Overview

ShannonBase AutoML is a built-in, database-native automated machine learning subsystem designed to make advanced analytics and predictive modeling a first-class capability of the SQL engine. Unlike external ML pipelines, AutoML is tightly integrated with ShannonBase’s execution layer, metadata system, and storage engine, enabling models to be trained, managed, and executed directly inside the database.

The primary goals of ShannonBase AutoML are: (1) eliminate data movement between database and ML systems; (2) lower the barrier to applying machine learning using SQL; (3) automatically select efficient training and execution paths based on workload and data characteristics; and (4) provide predictable, production-ready ML inference with low operational overhead.

Conceptually, AutoML acts as an intelligent layer that bridges relational data processing and model-driven computation, transforming ShannonBase into an AI-native SQL engine rather than a traditional database with bolt-on ML features.

Core Components

AutoML Manager

The AutoML Manager is the central coordinator responsible for orchestrating the full lifecycle of machine learning models inside ShannonBase. It operates as a long-lived service within the database engine and integrates deeply with the SQL parser, optimizer, and execution framework.

Managing model metadata and lifecycle (train, load, unload, drop)
Scheduling and executing training jobs inside the database
Selecting appropriate execution backends (CPU, vectorized engine, IMCS)
Coordinating inference during SQL query execution

Key global state:

Model registry and versioned metadata
Feature schema and column mappings
Training and inference execution statistics
Loaded model cache and memory usage tracking

Model Metadata and Feature Mapping

Each AutoML model maintains a structured metadata description that binds relational columns to model features. This allows ShannonBase to automatically validate schemas, handle column evolution, and ensure that inference remains correct even as tables change over time.

Feature list and data types
Label definition and task type (classification / regression)
Training parameters and hyperparameters
Model format (e.g. LightGBM, ONNX)

SQL-Native Workflow

ShannonBase AutoML exposes its functionality entirely through SQL extensions, allowing users to train and apply models using familiar database semantics.

ML_TRAIN: trains a model directly from SQL query results
ML_LOAD: loads a trained model into the execution engine
ML_PREDICT: performs inference as part of a SQL query
...

During query execution, prediction functions are treated as first-class operators and can participate in query planning, vectorized execution, and pushdown into the Rapid Engine when applicable.

Execution and Optimization

AutoML models are executed using a tightly optimized inference path. Depending on the model type and deployment configuration, inference may run: (1) inside the MySQL execution engine; (2) within Rapid’s columnar execution layer; or (3) using vectorized or SIMD-accelerated operators.

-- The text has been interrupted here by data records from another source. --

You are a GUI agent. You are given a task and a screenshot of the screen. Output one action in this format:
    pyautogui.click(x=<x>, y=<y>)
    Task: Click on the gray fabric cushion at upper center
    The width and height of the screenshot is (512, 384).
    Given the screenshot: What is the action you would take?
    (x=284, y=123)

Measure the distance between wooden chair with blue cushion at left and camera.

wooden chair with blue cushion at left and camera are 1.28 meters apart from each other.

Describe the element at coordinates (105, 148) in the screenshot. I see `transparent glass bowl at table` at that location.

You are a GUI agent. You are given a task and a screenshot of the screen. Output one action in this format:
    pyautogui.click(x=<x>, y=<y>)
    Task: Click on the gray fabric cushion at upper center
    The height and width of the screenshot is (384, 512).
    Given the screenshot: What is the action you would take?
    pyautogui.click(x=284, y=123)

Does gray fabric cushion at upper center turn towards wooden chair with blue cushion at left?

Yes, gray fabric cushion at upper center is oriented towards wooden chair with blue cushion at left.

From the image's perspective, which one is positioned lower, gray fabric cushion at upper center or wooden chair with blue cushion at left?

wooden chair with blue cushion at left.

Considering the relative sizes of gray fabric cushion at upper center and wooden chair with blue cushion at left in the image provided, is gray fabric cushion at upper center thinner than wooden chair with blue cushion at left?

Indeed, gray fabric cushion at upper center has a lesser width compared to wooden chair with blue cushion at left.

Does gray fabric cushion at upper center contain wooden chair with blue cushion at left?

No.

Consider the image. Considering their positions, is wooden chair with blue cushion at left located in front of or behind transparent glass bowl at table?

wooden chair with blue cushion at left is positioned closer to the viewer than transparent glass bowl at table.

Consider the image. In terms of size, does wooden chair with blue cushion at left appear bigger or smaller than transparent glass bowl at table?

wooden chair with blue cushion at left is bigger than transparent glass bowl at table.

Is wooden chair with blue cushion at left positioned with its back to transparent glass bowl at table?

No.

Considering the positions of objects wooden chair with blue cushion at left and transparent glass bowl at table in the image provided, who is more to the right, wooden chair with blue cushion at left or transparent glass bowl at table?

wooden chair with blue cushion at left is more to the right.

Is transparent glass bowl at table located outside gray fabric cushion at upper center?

The optimizer can reason about ML operators similarly to relational operators, enabling:

Predicate pushdown with ML predictions
Batch inference over columnar data
Cost-aware model execution planning

Summary

ShannonBase AutoML elevates machine learning to a native database capability, eliminating the traditional boundary between data storage and intelligent computation. By embedding model training and inference directly into the SQL engine, it enables: (1) zero-copy ML workflows; (2) simplified production deployment; and (3) adaptive, high-performance analytics at scale.

In essence, AutoML turns ShannonBase into a unified system where data, queries, and models coexist and evolve together—laying the foundation for a truly AI-native database platform.